Task brief: Reproduce the records below word for word.

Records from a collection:

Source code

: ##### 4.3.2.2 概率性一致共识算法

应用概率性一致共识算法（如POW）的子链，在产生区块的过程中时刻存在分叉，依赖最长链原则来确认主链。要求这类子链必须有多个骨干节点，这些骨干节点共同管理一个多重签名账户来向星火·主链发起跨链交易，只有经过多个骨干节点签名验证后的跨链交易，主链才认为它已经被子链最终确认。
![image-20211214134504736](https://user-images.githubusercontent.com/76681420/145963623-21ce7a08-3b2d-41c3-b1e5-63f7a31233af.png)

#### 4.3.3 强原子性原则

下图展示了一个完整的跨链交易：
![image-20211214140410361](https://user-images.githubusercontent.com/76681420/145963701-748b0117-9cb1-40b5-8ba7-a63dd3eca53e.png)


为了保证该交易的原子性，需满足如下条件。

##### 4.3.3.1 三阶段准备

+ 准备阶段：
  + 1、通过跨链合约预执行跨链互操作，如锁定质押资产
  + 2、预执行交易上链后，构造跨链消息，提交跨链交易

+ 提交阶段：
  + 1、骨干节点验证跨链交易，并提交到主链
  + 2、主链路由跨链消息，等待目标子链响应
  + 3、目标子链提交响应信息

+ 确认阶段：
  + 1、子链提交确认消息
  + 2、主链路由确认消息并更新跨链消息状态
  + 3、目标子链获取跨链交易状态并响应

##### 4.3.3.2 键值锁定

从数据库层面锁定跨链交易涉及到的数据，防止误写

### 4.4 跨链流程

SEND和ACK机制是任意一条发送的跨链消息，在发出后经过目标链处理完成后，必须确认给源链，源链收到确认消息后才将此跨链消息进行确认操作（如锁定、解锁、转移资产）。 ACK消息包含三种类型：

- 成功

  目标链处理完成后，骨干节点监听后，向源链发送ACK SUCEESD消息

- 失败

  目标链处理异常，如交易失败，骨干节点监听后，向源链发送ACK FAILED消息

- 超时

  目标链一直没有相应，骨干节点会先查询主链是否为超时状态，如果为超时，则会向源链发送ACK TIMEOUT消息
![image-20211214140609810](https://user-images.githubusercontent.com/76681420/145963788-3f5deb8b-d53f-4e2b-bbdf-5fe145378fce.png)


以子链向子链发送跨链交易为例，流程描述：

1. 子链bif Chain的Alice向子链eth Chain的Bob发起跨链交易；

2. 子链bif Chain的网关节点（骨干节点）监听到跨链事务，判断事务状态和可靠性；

Exercise response:
Source code

: ##### 4.3.2.2 概率性一致共识算法

应用概率性一致共识算法（如POW）的子链，在产生区块的过程中时刻存在分叉，依赖最长链原则来确认主链。要求这类子链必须有多个骨干节点，这些骨干节点共同管理一个多重签名账户来向星火·主链发起跨链交易，只有经过多个骨干节点签名验证后的跨链交易，主链才认为它已经被子链最终确认。
![image-20211214134504736](https://user-images.githubusercontent.com/76681420/145963623-21ce7a08-3b2d-41c3-b1e5-63f7a31233af.png)

#### 4.3.3 强原子性原则

下图展示了一个完整的跨链交易：
![image-20211214140410361](https://user-images.githubusercontent.com/76681420/145963701-748b0117-9cb1-40b5-8ba7-a63dd3eca53e.png)


为了保证该交易的原子性，需满足如下条件。

##### 4.3.3.1 三阶段准备

+ 准备阶段：
  + 1、通过跨链合约预执行跨链互操作，如锁定质押资产
  + 2、预执行交易上链后，构造跨链消息，提交跨链交易

+ 提交阶段：
  + 1、骨干节点验证跨链交易，并提交到主链
  + 2、主链路由跨链消息，等待目标子链响应
  + 3、目标子链提交响应信息

+ 确认阶段：
  + 1、子链提交确认消息
  + 2、主链路由确认消息并更新跨链消息状态
  + 3、目标子链获取跨链交易状态并响应

##### 4.3.3.2 键值锁定

从数据库层面锁定跨链交易涉及到的数据，防止误写

### 4.4 跨链流程

SEND和ACK机制是任意一条发送的跨链消息，在发出后经过目标链处理完成后，必须确认给源链，源链收到确认消息后才将此跨链消息进行确认操作（如锁定、解锁、转移资产）。 ACK消息包含三种类型：

- 成功

  目标链处理完成后，骨干节点监听后，向源链发送ACK SUCEESD消息

- 失败

  目标链处理异常，如交易失败，骨干节点监听后，向源链发送ACK FAILED消息

- 超时

  目标链一直没有相应，骨干节点会先查询主链是否为超时状态，如果为超时，则会向源链发送ACK TIMEOUT消息
![image-20211214140609810](https://user-images.githubusercontent.com/76681420/145963788-3f5deb8b-d53f-4e2b-bbdf-5fe145378fce.png)


以子链向子链发送跨链交易为例，流程描述：

1. 子链bif Chain的Alice向子链eth Chain的Bob发起跨链交易；

2. 子链bif Chain的网关节点（骨干节点）监听到跨链事务，判断事务状态和可靠性；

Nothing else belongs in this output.